MIP-1β is involved in neurodegeneration by promoting CNS inflammation [57]. Remarkably, circulating MIP-1β levels have been associated with motor symptom severity, depression, and functional status, and have shown to predict their changes over time in a longitudinal study in older people with PD [58]. Finally, TNF-α is a key host defense and inflammatory cytokine that, under certain circumstances, can trigger cell death and tissue degeneration [59]. Our finding of higher serum levels of TNF-α in participants with PD is in line with the possibility that this biomolecule might be implicated in the pathophysiology of PD [60]. Indeed, TNF-α levels increase rapidly in experimental models of PD, and dopaminergic neurons are extremely sensitive to this cytokine [61]. Furthermore, specific polymorphisms in TNF gene characterized by higher TNF-α production are associated with earlier PD onset [62]. Remarkably, the incidence of PD in patients with inflammatory bowel disease was reduced by almost 80% in those exposed to anti-TNF therapy compared with patients who did not receive anti-TNF agents [63].

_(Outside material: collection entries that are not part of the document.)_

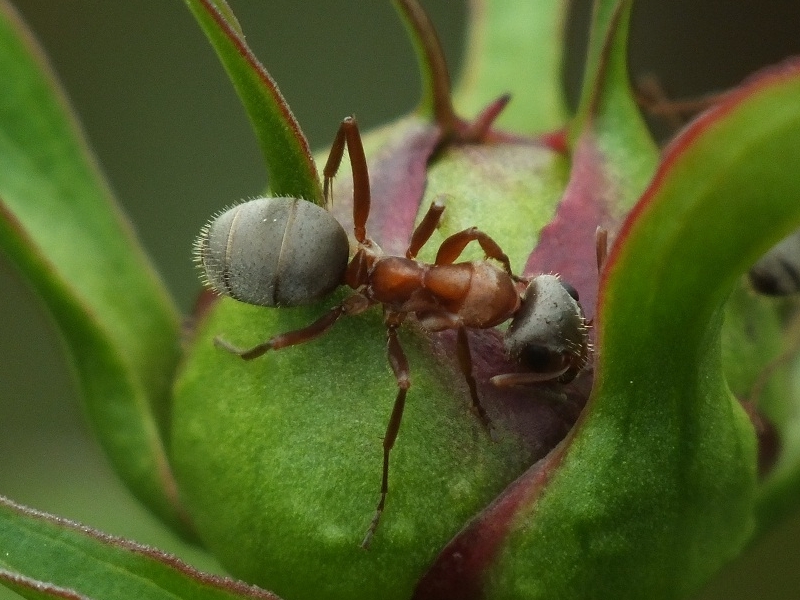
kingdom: Animalia
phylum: Arthropoda
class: Insecta
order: Hymenoptera
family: Formicidae
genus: Formica
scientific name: Formica cinerea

Albeit proposing novel findings, our study has limitations that need to be discussed. The investigation is associative in nature and cause–effect relationship between candidate mediators and PD pathophysiology cannot be established. Also, despite the fact that participants were carefully characterized, we cannot rule out the possibility that unknown comorbidities may have affected our results. Finally, although a fairly large number of analytes were assayed, it is possible that the inclusion of other biomolecules (e.g., α-synuclein) may provide additional insights into the relationships among sEV trafficking, inflammation, and mitochondrial dysfunction in PD.

Taken as a whole, findings from the present study support the hypothesis that alterations in MQC and release of MDVs may represent an unexplored mechanism through which mitochondrial dysfunction fuels systemic inflammation in PD [19,20,21]. In-depth characterization of exosomal trafficking may therefore allow identifying new biomarkers for PD and possible targets for interventions.